In the late 1990s, the University of Rochester Yellowjackets were one of the top college groups out there, releasing two bona fide classics in Wilson Boulevard and Common Time. The next two, Visions and Darwin's Gambit, were not as strong but still respectable. On the other hand, their last album, Nature's Call, was the most grating, headache-inducing, unlistenable mess I've ever been asked to review, and I got in a lot of trouble for a scatological pun on the album's title. Fourteen represents a marked improvement and, one can hope, the beginning of the Jackets' resurgence.

Continuity of leadership appears to have been the key to the group's relative success. As a sophomore, Dave Marvin directed the group responsible for Nature's Call. I suggested in my review that a lot of their problems that year might be due to his being essentially a rookie. Sure enough, Marvin stayed at the helm for two more years, and his arranging and directing skills grew significantly. Gone are the whole-note block chords and cringeworthy syllables, replaced by subtle, textured charts that retain the Yellowjackets' trademark naughty, lighthearted touch. (One suggestion: write higher baritone parts. Basses need a fifth to an octave of breathing room to avoid a muddy sound. Oh, and the "touch-a-la-touch-me" stuff in Sweet Caroline doesn't work.) The upper voices are now blending, and intonation, though still somewhat spotty, is much better. Marvin also developed into the group's best soloist; his emotional reading of Jimmy Eat World's Hear You Me blows the ueber-boring original out of the water.

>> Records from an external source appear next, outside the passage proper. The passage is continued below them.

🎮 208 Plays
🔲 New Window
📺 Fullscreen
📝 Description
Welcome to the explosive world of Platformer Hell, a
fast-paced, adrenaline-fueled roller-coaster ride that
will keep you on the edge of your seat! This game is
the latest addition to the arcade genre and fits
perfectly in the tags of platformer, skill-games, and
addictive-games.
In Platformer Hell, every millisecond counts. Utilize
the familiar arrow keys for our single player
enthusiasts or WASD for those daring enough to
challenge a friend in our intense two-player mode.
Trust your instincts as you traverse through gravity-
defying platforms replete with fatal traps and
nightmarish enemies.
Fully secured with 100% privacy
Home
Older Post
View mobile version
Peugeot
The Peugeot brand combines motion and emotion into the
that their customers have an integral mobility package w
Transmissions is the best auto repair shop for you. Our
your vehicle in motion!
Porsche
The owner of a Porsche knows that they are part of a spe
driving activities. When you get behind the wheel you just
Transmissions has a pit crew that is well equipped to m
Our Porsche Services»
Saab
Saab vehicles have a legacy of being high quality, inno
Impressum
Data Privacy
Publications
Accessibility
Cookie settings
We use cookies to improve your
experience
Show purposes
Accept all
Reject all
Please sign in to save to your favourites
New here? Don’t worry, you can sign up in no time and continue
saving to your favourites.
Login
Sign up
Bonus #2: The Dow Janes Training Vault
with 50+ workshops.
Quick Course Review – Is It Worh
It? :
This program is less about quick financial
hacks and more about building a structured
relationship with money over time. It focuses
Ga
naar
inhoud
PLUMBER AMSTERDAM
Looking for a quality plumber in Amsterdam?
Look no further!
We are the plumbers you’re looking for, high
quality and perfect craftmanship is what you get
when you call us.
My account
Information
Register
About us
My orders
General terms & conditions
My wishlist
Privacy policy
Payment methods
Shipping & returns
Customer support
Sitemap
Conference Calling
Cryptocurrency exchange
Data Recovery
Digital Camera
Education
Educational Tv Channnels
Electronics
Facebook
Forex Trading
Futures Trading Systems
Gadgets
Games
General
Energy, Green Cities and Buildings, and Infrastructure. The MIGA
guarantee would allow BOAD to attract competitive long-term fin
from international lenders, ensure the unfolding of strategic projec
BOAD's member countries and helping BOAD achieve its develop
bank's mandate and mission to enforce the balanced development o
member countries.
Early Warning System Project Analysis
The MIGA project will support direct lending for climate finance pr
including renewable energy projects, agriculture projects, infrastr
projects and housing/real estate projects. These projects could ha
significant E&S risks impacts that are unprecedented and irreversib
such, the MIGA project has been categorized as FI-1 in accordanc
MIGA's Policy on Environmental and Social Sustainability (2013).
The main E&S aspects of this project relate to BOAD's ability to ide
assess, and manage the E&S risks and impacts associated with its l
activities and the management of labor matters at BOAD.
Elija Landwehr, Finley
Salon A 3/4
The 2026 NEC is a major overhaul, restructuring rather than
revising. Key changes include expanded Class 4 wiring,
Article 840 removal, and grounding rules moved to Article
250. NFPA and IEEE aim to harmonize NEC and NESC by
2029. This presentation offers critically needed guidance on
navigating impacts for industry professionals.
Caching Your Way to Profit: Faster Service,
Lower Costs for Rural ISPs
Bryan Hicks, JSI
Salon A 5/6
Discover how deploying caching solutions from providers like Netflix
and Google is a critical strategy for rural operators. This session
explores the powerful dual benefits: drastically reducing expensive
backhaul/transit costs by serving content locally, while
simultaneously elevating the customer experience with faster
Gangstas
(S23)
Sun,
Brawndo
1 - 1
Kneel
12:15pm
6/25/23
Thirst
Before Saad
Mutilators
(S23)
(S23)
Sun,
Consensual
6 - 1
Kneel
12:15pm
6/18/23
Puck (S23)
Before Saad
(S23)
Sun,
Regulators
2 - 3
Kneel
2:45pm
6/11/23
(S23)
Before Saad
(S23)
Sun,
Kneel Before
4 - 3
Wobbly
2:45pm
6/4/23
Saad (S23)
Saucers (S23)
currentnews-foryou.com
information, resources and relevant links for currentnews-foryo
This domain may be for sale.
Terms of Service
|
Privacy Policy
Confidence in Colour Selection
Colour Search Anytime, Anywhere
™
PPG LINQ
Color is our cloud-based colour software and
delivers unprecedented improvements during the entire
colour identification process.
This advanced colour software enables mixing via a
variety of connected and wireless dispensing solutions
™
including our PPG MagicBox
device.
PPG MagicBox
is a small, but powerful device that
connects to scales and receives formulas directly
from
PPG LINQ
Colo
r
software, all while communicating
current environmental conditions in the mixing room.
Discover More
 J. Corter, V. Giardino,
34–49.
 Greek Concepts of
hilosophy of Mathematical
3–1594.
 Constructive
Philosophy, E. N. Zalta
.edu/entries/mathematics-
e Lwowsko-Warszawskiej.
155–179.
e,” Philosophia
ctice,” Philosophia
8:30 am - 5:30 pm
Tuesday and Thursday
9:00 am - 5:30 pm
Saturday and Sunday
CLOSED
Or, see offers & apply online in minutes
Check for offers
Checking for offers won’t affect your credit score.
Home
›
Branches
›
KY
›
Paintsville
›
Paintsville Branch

It seems that the problem throughout Marvin's directorial tenure was, and it pains me to write it, that he didn't have a lot to work with. Most of the Yellowjackets simply aren't very good singers. Solo after solo on this disc is sung with an ugly, stiff tone and hangs onto the pitch like a mountain climber desperately grasping a cliff with one hand to avoid plummeting to his death. Only Marvin, Brian Resnik, and Jason Rotoli manage better than that. When one hears them as soloists, one is better able to understand the group's foghorn bass section and the upper voices' intonational inconsistency. Marvin as director deserves tremendous credit for coaxing decent performances out of this ragged bunch.

As for production, the bad news is that they're still using OhmCo, the studio that botched Nature's Call. The good news is that OhmCo did a much better job this time. Voices sit more comfortably in the audio spectrum, no longer trying to elbow one another out of the way. Only one soloist, Rotoli on Running Away, gets buried. Those horrid basses, usually mixed extra-hot-'n'-annoying on Nature's Call, are inconspicuous here. But the overall sound is still thin and cheap, and I would still encourage the 'Jackets to go studio shopping for their next disc.

The Yellowjackets have too good a reputation to be attracting such weak singers, and I hope they fare better in future auditions. They're doing just about everything else right after a period of decline, though, and they should keep up the good work.